Interactions between genes and environments can be quite complicated, as we’ve said before.
Genetic influences on intelligence become stronger as people get older, perhaps because people seek
out environments that suit their genetic predispositions. For example, people with high intelligence
tend to be drawn toward professions that require them to exercise their reasoning skills regularly,
which may help to keep these skills sharp.
Taken together, this information suggests that proponents of eugenics took exactly the wrong
approach to improving human intelligence. As a society, we could increase average intelligence much
more effectively by improving the environments of children who don’t have the resources to live up
to their genetic potential. The controversy over group differences in intelligence distracts attention
and resources from a much more productive conversation about how we might do that.
Vacation Snapshots: Memory
During most of London’s history, which goes back several thousand years, the only way to get around
was on foot or by horse-drawn wagon. Because the city was not planned for cars, its roads are a giant
jumble. Streets bend and jog and run at odd angles, and they are often narrow, allowing only one-way
traffic. Traffic circles and tiny parks are everywhere. Street names change from one block to another.
To visitors who are used to streets and avenues organized in orderly grids, it’s a mess.

[Records supplied]
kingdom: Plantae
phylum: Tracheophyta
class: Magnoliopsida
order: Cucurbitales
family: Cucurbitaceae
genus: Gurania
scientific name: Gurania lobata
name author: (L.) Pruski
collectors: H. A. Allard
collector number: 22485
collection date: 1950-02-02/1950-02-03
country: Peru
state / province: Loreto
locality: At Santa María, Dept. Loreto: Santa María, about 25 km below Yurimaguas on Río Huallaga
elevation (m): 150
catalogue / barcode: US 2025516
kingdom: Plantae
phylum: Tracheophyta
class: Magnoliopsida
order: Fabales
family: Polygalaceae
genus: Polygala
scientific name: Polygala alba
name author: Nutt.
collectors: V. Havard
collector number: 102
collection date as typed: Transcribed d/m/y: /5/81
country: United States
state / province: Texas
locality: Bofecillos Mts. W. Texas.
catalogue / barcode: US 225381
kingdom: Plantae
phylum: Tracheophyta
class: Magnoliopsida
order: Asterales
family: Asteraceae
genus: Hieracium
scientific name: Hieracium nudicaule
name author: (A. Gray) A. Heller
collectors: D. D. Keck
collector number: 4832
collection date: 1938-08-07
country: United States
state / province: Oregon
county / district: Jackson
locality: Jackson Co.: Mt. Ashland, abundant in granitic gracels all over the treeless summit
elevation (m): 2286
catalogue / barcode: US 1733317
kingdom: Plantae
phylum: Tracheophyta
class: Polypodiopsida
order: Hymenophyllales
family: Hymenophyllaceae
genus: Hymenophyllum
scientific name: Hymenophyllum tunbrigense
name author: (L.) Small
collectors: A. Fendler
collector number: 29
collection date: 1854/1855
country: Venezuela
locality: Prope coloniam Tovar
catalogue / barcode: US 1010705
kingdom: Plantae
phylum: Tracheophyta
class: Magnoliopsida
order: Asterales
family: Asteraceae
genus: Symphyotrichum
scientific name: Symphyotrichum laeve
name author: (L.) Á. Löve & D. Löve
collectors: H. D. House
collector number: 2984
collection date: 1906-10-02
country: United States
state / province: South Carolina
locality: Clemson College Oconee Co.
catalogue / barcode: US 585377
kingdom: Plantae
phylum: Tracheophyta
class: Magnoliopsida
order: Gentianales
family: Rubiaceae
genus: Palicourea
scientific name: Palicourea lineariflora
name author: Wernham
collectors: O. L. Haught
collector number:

[Work item] Copy the reading passage from "Genetic influences on" to "might do that.", putting "means" in place of "resources". Work from the reading passage alone, not the material.

[Task solution]
Genetic influences on intelligence become stronger as people get older, perhaps because people seek
out environments that suit their genetic predispositions. For example, people with high intelligence
tend to be drawn toward professions that require them to exercise their reasoning skills regularly,
which may help to keep these skills sharp.
Taken together, this information suggests that proponents of eugenics took exactly the wrong
approach to improving human intelligence. As a society, we could increase average intelligence much
more effectively by improving the environments of children who don’t have the means to live up
to their genetic potential. The controversy over group differences in intelligence distracts attention
and means from a much more productive conversation about how we might do that.